Trouble with ugly bands in EMSA - (Mar/19/2007 )

Hi,i'm doing the gel shift research using the LIGHTSHIFT chemiluminescent EMSA kit (pierce company).
With the provided control primers and nuclear extract in kit ,I can obtain a good result (Figure1 Left).But when using the tested primers and nuclear extracts ,the results were very odd and puzzling (Figure1 right). Especially in the electrophoresis process,a very bent,blunt and ugly shifting band can be observed in the gel .(Figure 2) .The primers were designed according to the published papers. Method of Preparation of Nuclear Extracts for Gel Shifts and Westerns Blots is as follow from Dr.Mirmira website.
I have changed all the possible condition including the electrophoresis buffer (TBE ,TGE),primers ,Gel , and so on . I am frustrated by the result. Can anyone tell me the cause,Thanks in advance.

The following protocol is optimized for about 107 cells (near confluent 10 cm plate). NOTE: ALL COMPONENTS (BUFFERS, PROTEASE INHIBITORS, ETC) MUST BE KEPT ON ICE DURING THE ENTIRE PROCEDURE.

1. 1. Wash plates with PBS two times.

2. 2. Prepare 5 ml of Buffer A in a 15 ml conical centrifuge tube, and add the following:

-5 ul of each protease inhibitor (leupeptin, PMSF, aprotinin, pepstatin, and DTT)
-200 ul of 10% IGEPAL.

Add 0.5 ml of this preparation directly to each plate, and wait 10 min. at room temp.

3. 3. Scrape cells with NEW sterile scraper, then pipet up and down with P1000 several times to disrupt cell clumps. NOTE: you will have nearly 1 ml of lysate at this point.

4. 4. Transfer this lysate to a 1.5 microcentrifuge tube, place on ice.

5. 5. Centrifuge at 4 C at top speed (15000 x g) for 3 min.

6. 6. Place tubes on ice.

7. 7. Save supernatant (cytosolic fraction) for luciferase/ß-gal assay, if desired. Otherwise, discard the supernatant.

8. 8. Prepare 1 ml of Buffer B in a 1.5 ml eppendorf, and add 1 ul of each protease inhibitor as above, but this time DO NOT add IGEPAL. Add 150 l of this buffer to each tube, and resuspend pellet by pipeting up and down with a P200. Place on ice.

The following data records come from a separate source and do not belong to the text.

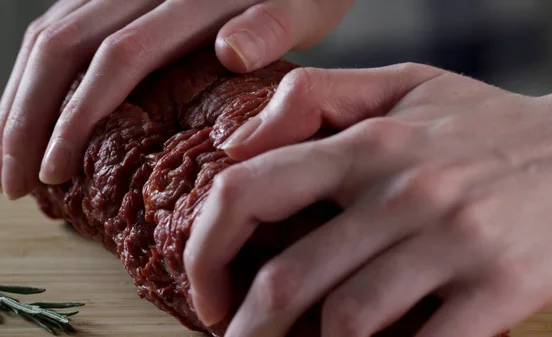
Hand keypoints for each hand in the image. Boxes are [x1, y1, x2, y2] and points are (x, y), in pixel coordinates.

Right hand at [0, 0, 351, 198]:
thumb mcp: (302, 7)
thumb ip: (269, 27)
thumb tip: (229, 50)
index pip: (117, 58)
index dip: (76, 117)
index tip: (53, 172)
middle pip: (64, 46)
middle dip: (27, 117)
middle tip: (13, 181)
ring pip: (50, 34)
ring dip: (21, 95)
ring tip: (8, 152)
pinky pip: (61, 25)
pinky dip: (38, 72)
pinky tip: (32, 106)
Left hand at [184, 63, 551, 336]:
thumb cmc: (490, 123)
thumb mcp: (402, 85)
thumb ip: (315, 98)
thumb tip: (238, 144)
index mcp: (368, 142)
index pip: (248, 191)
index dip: (207, 250)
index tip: (209, 290)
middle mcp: (403, 189)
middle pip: (288, 278)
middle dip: (246, 327)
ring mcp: (453, 240)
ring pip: (347, 321)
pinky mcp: (500, 286)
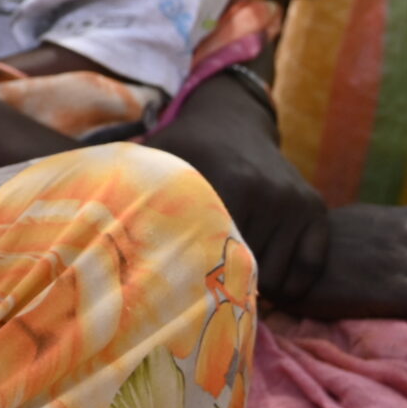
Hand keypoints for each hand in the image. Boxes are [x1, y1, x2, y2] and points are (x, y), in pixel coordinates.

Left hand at [145, 74, 330, 305]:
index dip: (199, 279)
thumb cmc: (185, 148)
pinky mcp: (316, 209)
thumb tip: (90, 215)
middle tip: (205, 288)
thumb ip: (132, 187)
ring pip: (279, 277)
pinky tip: (264, 277)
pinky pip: (309, 270)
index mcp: (231, 182)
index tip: (182, 287)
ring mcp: (297, 202)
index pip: (218, 255)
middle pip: (249, 269)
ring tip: (230, 273)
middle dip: (226, 284)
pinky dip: (290, 284)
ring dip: (257, 284)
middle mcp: (270, 193)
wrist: (232, 120)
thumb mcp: (157, 158)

9. 9. Shake vigorously at 4 C for 2h.

10. 10. Centrifuge at 4 C, top speed for 5 min. Measure Bradford (protein) concentration using 5 ul of each sample, then aliquot 15 ul aliquots into prechilled 0.5 ml prelabeled microcentrifuge tubes, freeze in liquid nitrogen, and store in –80 C freezer.


Buffer A:
10 mM HEPES, pH 7.9
10 mM KCl
0.1 mM EDTA

Add just before use: 1mM DTT, 0.5 mM PMSF, 5 ul of 10 ug/ul of aprotinin, leupeptin, and pepstatin A to 5 ml of buffer.


Buffer B:
20 mM HEPES, pH 7.9
0.4 M NaCl
1 mM EDTA
10% Glycerol

Add just before use: DTT, PMSF, aprotinin, leupeptin, pepstatin A as above.





Figure 1

Figure 2

what is the difference in glycerol and detergent concentration between your control nuclear extracts, and the nuclear extracts you made yourself for testing?

glycerol in particular can cause problems like that in your gel, if you add way too much.